(Dataset entries)

BEGIN

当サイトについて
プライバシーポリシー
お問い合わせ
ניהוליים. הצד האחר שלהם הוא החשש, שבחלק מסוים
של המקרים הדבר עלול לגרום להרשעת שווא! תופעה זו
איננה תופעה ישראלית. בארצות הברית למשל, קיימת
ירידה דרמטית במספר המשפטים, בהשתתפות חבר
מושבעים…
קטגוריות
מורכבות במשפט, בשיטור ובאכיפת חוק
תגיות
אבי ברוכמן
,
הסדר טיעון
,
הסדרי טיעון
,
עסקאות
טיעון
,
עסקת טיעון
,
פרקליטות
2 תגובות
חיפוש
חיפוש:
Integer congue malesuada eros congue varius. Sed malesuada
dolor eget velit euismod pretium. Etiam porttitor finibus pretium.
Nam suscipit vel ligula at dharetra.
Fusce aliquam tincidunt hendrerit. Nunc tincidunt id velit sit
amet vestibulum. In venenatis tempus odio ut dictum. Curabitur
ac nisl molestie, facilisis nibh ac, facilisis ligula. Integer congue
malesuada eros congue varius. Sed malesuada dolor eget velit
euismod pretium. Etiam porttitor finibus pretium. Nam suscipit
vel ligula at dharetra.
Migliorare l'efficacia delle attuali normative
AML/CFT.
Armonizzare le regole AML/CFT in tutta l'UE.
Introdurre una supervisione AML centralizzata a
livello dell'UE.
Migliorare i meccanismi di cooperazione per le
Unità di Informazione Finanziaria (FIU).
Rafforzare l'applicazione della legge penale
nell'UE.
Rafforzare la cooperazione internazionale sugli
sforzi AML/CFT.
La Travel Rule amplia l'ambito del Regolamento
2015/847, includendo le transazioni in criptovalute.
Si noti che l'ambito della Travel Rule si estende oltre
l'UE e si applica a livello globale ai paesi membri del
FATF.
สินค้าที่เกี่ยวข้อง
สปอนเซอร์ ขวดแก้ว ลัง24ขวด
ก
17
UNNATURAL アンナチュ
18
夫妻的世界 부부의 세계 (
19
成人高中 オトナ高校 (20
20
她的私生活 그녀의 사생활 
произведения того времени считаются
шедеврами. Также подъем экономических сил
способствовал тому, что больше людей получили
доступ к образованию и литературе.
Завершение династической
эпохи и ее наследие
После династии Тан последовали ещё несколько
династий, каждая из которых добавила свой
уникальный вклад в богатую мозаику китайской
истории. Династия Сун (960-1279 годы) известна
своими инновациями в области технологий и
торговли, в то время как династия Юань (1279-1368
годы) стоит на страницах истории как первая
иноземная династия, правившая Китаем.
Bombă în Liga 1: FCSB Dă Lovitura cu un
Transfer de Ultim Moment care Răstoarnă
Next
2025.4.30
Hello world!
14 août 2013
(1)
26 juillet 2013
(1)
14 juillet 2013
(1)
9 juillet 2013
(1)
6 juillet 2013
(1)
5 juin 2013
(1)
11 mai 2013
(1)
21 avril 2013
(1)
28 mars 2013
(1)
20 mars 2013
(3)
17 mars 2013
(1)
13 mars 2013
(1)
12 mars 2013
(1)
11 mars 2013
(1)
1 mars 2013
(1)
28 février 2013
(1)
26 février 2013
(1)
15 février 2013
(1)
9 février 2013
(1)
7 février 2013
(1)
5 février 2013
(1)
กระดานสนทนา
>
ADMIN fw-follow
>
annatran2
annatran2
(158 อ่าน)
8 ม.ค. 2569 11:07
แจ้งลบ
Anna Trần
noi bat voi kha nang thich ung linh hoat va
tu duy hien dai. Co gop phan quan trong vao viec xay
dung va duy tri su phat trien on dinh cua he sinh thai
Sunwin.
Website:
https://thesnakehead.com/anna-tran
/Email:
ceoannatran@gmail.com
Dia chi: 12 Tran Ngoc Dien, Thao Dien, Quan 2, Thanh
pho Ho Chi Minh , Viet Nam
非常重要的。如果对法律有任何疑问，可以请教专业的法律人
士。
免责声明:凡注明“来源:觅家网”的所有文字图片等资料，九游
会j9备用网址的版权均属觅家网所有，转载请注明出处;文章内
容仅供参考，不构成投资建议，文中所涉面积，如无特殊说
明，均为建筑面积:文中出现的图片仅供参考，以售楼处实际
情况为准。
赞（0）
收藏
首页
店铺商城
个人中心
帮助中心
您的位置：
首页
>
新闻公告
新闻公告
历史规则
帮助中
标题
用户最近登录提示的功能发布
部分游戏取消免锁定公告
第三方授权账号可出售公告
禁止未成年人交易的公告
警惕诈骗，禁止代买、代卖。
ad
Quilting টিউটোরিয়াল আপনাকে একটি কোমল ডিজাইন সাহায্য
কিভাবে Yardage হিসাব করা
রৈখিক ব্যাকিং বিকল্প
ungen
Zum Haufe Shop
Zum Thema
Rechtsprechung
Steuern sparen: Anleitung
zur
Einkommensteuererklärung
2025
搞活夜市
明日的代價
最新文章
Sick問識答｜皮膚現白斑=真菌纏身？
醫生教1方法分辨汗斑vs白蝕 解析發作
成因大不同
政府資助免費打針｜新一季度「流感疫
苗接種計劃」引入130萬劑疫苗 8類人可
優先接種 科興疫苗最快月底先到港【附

END

Reproduce every line of the entries above verbatim, in the same order, with no changes.

当サイトについて
プライバシーポリシー
お問い合わせ
ניהוליים. הצד האחר שלהם הוא החשש, שבחלק מסוים
של המקרים הדבר עלול לגרום להרשעת שווא! תופעה זו
איננה תופעה ישראלית. בארצות הברית למשל, קיימת
ירידה דרמטית במספר המשפטים, בהשתתפות חבר
מושבעים…
קטגוריות
מורכבות במשפט, בשיטור ובאכיפת חוק
תגיות
אבי ברוכמן
,
הסדר טיעון
,
הסדרי טיעון
,
עסקאות
טיעון
,
עסקת טיעון
,
פרקליטות
2 תגובות
חיפוש
חיפוש:
Integer congue malesuada eros congue varius. Sed malesuada
dolor eget velit euismod pretium. Etiam porttitor finibus pretium.
Nam suscipit vel ligula at dharetra.
Fusce aliquam tincidunt hendrerit. Nunc tincidunt id velit sit
amet vestibulum. In venenatis tempus odio ut dictum. Curabitur
ac nisl molestie, facilisis nibh ac, facilisis ligula. Integer congue
malesuada eros congue varius. Sed malesuada dolor eget velit
euismod pretium. Etiam porttitor finibus pretium. Nam suscipit
vel ligula at dharetra.
Migliorare l'efficacia delle attuali normative
AML/CFT.
Armonizzare le regole AML/CFT in tutta l'UE.
Introdurre una supervisione AML centralizzata a
livello dell'UE.
Migliorare i meccanismi di cooperazione per le
Unità di Informazione Finanziaria (FIU).
Rafforzare l'applicazione della legge penale
nell'UE.
Rafforzare la cooperazione internazionale sugli
sforzi AML/CFT.
La Travel Rule amplia l'ambito del Regolamento
2015/847, includendo le transazioni in criptovalute.
Si noti che l'ambito della Travel Rule si estende oltre
l'UE e si applica a livello globale ai paesi membri del
FATF.
สินค้าที่เกี่ยวข้อง
สปอนเซอร์ ขวดแก้ว ลัง24ขวด
ก
17
UNNATURAL アンナチュ
18
夫妻的世界 부부의 세계 (
19
成人高中 オトナ高校 (20
20
她的私生活 그녀의 사생활 
произведения того времени считаются
шедеврами. Также подъем экономических сил
способствовал тому, что больше людей получили
доступ к образованию и литературе.
Завершение династической
эпохи и ее наследие
После династии Тан последовали ещё несколько
династий, каждая из которых добавила свой
уникальный вклад в богатую мозаику китайской
истории. Династия Сун (960-1279 годы) известна
своими инновациями в области технологий и
торговли, в то время как династия Юань (1279-1368
годы) стоит на страницах истории как первая
иноземная династия, правившая Китаем.
Bombă în Liga 1: FCSB Dă Lovitura cu un
Transfer de Ultim Moment care Răstoarnă
Next
2025.4.30
Hello world!
14 août 2013
(1)
26 juillet 2013
(1)
14 juillet 2013
(1)
9 juillet 2013
(1)
6 juillet 2013
(1)
5 juin 2013
(1)
11 mai 2013
(1)
21 avril 2013
(1)
28 mars 2013
(1)
20 mars 2013
(3)
17 mars 2013
(1)
13 mars 2013
(1)
12 mars 2013
(1)
11 mars 2013
(1)
1 mars 2013
(1)
28 février 2013
(1)
26 février 2013
(1)
15 février 2013
(1)
9 février 2013
(1)
7 février 2013
(1)
5 février 2013
(1)
กระดานสนทนา
>
ADMIN fw-follow
>
annatran2
annatran2
(158 อ่าน)
8 ม.ค. 2569 11:07
แจ้งลบ
Anna Trần
noi bat voi kha nang thich ung linh hoat va
tu duy hien dai. Co gop phan quan trong vao viec xay
dung va duy tri su phat trien on dinh cua he sinh thai
Sunwin.
Website:
https://thesnakehead.com/anna-tran
/Email:
ceoannatran@gmail.com
Dia chi: 12 Tran Ngoc Dien, Thao Dien, Quan 2, Thanh
pho Ho Chi Minh , Viet Nam
非常重要的。如果对法律有任何疑问，可以请教专业的法律人
士。
免责声明:凡注明“来源:觅家网”的所有文字图片等资料，九游
会j9备用网址的版权均属觅家网所有，转载请注明出处;文章内
容仅供参考，不构成投资建议，文中所涉面积，如无特殊说
明，均为建筑面积:文中出现的图片仅供参考，以售楼处实际
情况为准。
赞（0）
收藏
首页
店铺商城
个人中心
帮助中心
您的位置：
首页
>
新闻公告
新闻公告
历史规则
帮助中
标题
用户最近登录提示的功能发布
部分游戏取消免锁定公告
第三方授权账号可出售公告
禁止未成年人交易的公告
警惕诈骗，禁止代买、代卖。
ad
Quilting টিউটোরিয়াল আপনাকে একটি কোমল ডিজাইন সাহায্য
কিভাবে Yardage হিসাব করা
রৈখিক ব্যাকিং বিকল্প
ungen
Zum Haufe Shop
Zum Thema
Rechtsprechung
Steuern sparen: Anleitung
zur
Einkommensteuererklärung
2025
搞活夜市
明日的代價
最新文章
Sick問識答｜皮膚現白斑=真菌纏身？
醫生教1方法分辨汗斑vs白蝕 解析發作
成因大不同
政府資助免費打針｜新一季度「流感疫
苗接種計劃」引入130萬劑疫苗 8類人可
優先接種 科興疫苗最快月底先到港【附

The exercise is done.